··· Material provided
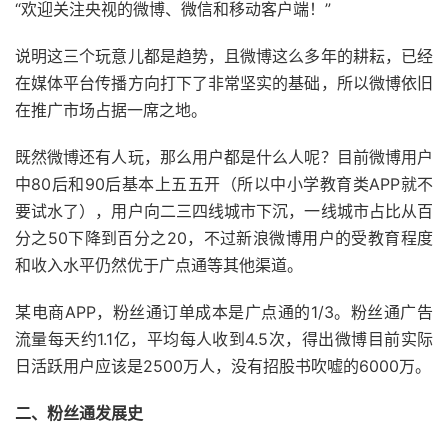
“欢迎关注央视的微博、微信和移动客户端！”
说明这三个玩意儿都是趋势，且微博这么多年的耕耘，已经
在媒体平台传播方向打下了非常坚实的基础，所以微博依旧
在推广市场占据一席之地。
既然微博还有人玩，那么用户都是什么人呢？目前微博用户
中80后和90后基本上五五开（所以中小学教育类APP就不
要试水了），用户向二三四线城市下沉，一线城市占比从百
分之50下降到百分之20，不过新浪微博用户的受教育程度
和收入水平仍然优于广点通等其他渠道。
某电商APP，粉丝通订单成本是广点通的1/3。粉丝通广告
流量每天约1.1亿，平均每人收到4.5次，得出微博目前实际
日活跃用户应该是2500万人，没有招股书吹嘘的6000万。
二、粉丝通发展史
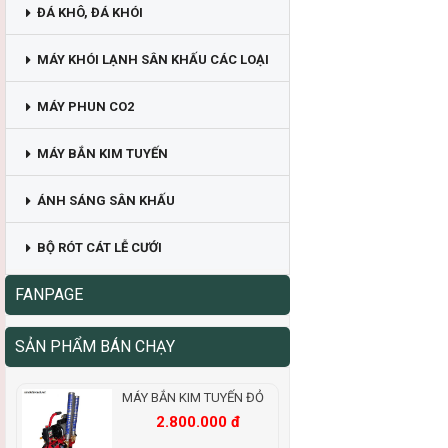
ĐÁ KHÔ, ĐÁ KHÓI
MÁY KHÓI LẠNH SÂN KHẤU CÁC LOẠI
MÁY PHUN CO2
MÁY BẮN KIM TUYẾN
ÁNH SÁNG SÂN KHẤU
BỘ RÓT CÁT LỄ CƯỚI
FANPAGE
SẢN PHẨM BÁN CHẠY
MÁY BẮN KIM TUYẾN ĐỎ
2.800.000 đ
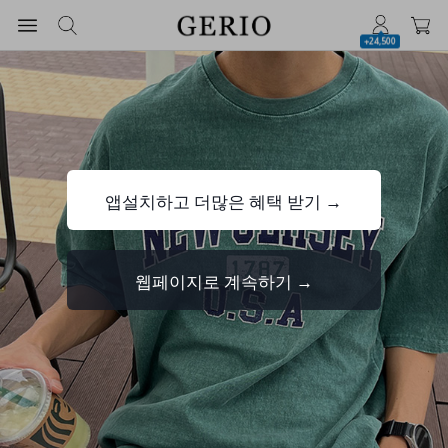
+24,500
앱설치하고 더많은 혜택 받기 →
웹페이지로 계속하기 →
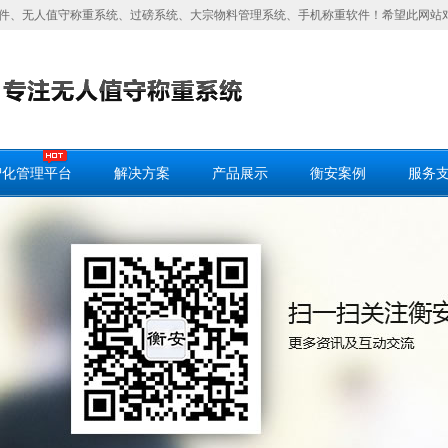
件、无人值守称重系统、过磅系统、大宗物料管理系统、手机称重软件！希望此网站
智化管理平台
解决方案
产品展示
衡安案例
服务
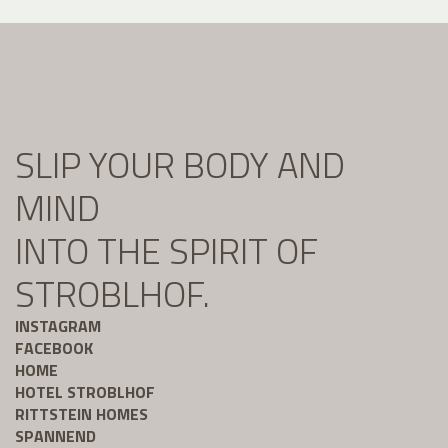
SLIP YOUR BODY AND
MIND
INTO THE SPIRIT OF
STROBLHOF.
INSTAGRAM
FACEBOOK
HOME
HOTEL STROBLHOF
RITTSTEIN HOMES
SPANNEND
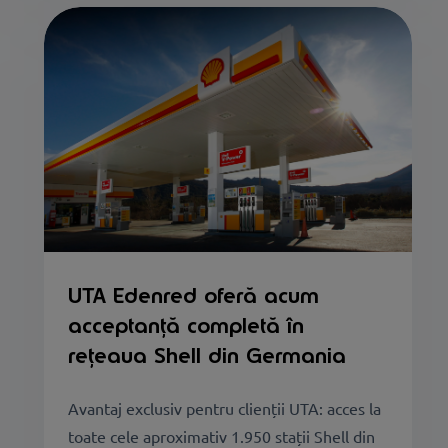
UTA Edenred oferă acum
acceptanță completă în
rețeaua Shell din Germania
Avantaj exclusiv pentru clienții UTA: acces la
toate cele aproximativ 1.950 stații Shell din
······
··· Material provided
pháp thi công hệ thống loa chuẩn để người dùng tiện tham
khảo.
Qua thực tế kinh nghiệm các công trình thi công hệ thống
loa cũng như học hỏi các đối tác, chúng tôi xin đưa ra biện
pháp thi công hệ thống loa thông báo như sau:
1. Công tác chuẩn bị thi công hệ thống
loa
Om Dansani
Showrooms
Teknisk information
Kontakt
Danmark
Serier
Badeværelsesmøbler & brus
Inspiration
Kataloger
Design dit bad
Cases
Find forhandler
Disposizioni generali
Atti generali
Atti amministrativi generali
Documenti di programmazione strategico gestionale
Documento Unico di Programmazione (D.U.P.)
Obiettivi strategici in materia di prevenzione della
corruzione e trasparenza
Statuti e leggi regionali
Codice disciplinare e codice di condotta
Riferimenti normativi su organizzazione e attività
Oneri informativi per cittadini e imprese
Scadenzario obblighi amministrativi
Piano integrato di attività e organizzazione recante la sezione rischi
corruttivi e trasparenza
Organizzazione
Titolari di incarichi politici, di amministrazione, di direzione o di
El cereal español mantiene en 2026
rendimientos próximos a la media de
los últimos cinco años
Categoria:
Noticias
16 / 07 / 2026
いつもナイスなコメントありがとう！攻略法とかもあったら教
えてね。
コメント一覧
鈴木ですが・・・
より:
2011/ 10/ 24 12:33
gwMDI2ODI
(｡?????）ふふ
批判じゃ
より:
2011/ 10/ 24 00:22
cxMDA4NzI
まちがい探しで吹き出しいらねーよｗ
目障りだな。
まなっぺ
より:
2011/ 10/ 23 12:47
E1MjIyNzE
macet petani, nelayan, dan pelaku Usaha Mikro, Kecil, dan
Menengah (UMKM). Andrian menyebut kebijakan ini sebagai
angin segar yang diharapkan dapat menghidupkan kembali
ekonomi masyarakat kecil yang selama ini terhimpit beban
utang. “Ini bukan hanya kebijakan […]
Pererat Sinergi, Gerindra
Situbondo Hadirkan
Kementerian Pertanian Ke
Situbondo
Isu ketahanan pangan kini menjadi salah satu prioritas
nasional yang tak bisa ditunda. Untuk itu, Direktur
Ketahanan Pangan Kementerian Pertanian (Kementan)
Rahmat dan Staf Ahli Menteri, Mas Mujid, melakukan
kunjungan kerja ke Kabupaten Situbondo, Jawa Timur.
······
**Exercise**
Repeat exactly the lines above, beginning at the one containing "某电商APP，粉丝通订单成本是广点通的1/3。粉丝通广告" and ending at the one containing "INTO THE SPIRIT OF". Do not carry over any pictures.

**Answer space**
某电商APP，粉丝通订单成本是广点通的1/3。粉丝通广告
流量每天约1.1亿，平均每人收到4.5次，得出微博目前实际
日活跃用户应该是2500万人，没有招股书吹嘘的6000万。
二、粉丝通发展史
ĐÁ KHÔ, ĐÁ KHÓI
MÁY KHÓI LẠNH SÂN KHẤU CÁC LOẠI
MÁY PHUN CO2
MÁY BẮN KIM TUYẾN
ÁNH SÁNG SÂN KHẤU
BỘ RÓT CÁT LỄ CƯỚI
FANPAGE
SẢN PHẨM BÁN CHẠY
MÁY BẮN KIM TUYẾN ĐỎ
2.800.000 đ
+24,500
앱설치하고 더많은 혜택 받기 →
웹페이지로 계속하기 →
件、无人值守称重系统、过磅系统、大宗物料管理系统、手机称重软件！希望此网站
智化管理平台
解决方案
产品展示
衡安案例
服务
SLIP YOUR BODY AND
MIND
INTO THE SPIRIT OF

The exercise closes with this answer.